* [Data section]
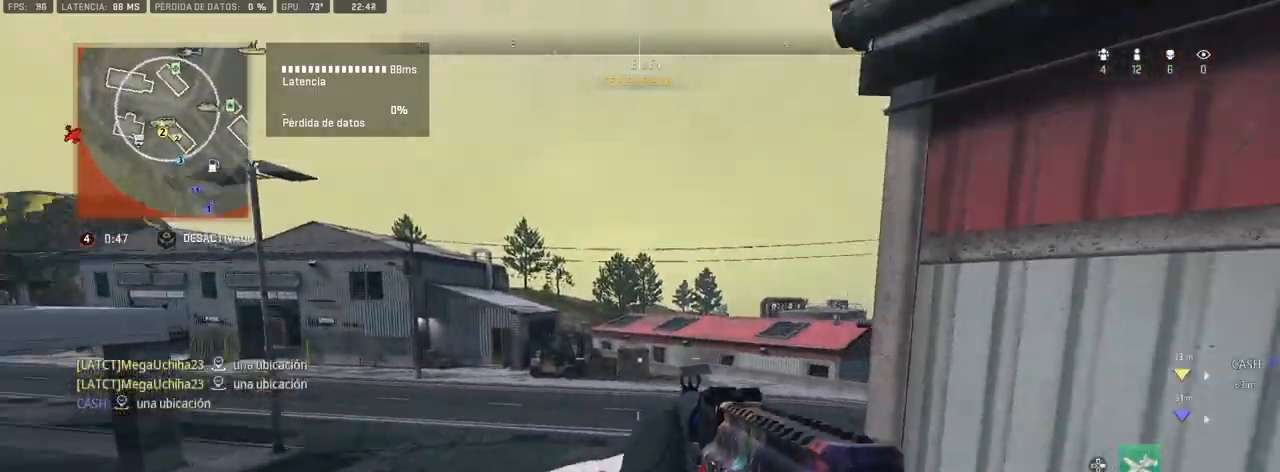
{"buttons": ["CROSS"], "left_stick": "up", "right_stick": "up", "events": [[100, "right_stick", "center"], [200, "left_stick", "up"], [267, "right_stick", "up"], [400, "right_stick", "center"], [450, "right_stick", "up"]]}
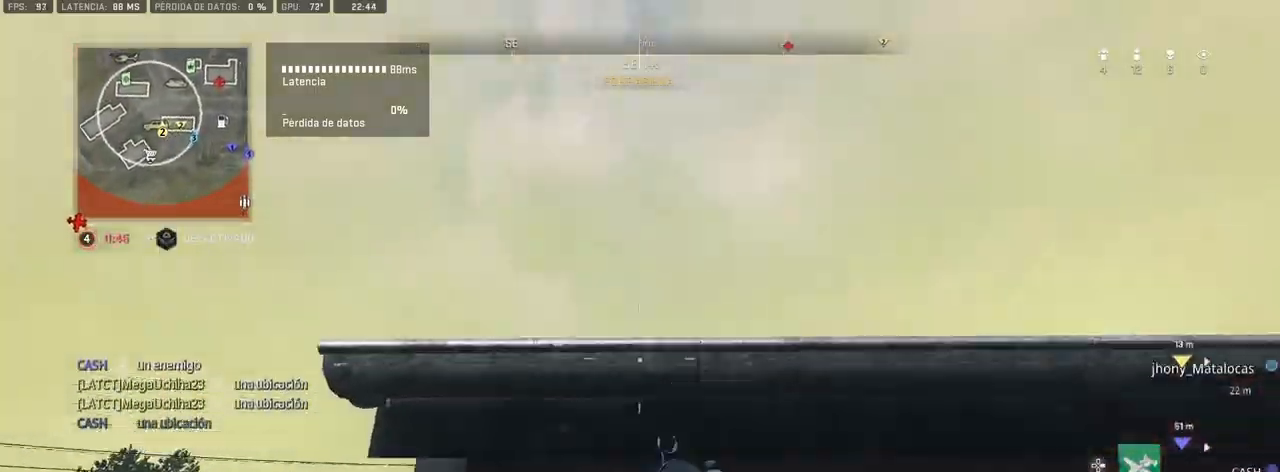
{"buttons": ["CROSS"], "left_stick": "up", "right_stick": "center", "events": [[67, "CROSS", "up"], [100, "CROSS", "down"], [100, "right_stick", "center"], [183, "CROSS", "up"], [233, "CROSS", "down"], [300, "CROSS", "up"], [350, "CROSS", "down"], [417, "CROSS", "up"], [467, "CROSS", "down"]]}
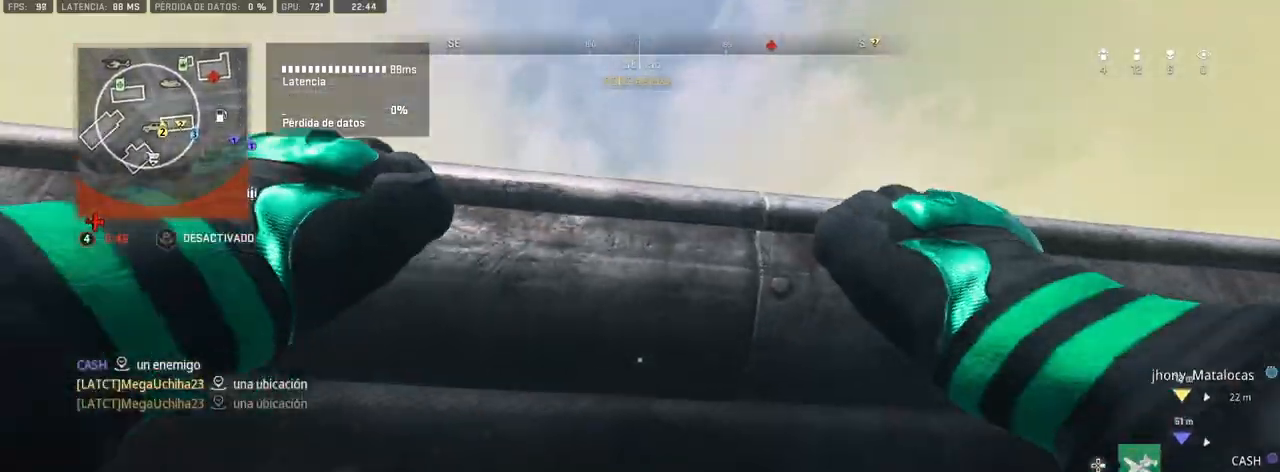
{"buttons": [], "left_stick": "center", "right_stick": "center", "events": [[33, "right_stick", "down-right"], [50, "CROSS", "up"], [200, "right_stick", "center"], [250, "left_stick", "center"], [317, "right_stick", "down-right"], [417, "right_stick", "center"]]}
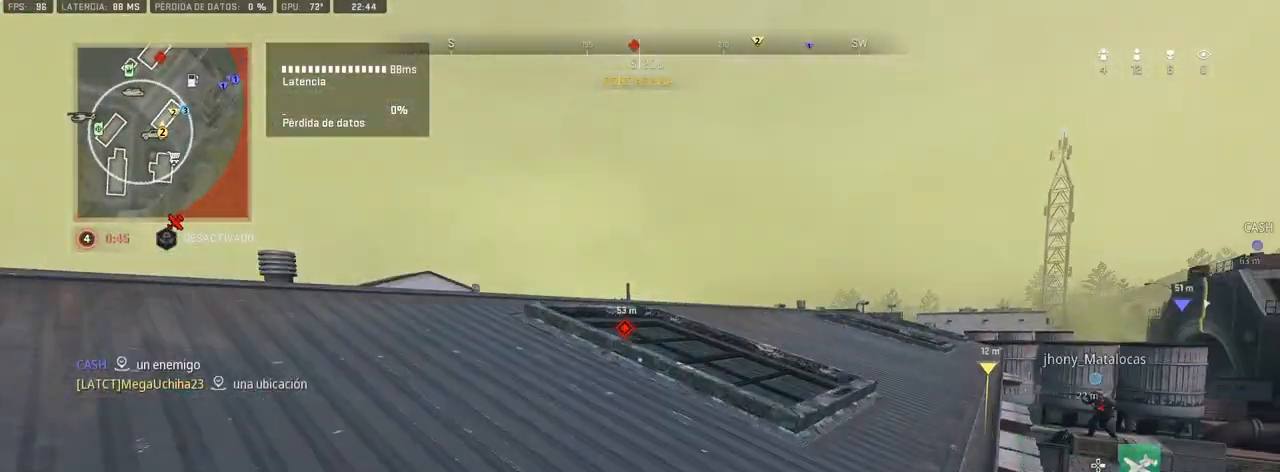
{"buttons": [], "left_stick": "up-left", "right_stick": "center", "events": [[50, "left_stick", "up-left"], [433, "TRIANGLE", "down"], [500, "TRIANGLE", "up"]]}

* [Work to be completed] Pictures stay out. Write out everything else in the material exactly.

* [Your response]
{"buttons": ["CROSS"], "left_stick": "up", "right_stick": "up", "events": [[100, "right_stick", "center"], [200, "left_stick", "up"], [267, "right_stick", "up"], [400, "right_stick", "center"], [450, "right_stick", "up"]]}
{"buttons": ["CROSS"], "left_stick": "up", "right_stick": "center", "events": [[67, "CROSS", "up"], [100, "CROSS", "down"], [100, "right_stick", "center"], [183, "CROSS", "up"], [233, "CROSS", "down"], [300, "CROSS", "up"], [350, "CROSS", "down"], [417, "CROSS", "up"], [467, "CROSS", "down"]]}
{"buttons": [], "left_stick": "center", "right_stick": "center", "events": [[33, "right_stick", "down-right"], [50, "CROSS", "up"], [200, "right_stick", "center"], [250, "left_stick", "center"], [317, "right_stick", "down-right"], [417, "right_stick", "center"]]}
{"buttons": [], "left_stick": "up-left", "right_stick": "center", "events": [[50, "left_stick", "up-left"], [433, "TRIANGLE", "down"], [500, "TRIANGLE", "up"]]}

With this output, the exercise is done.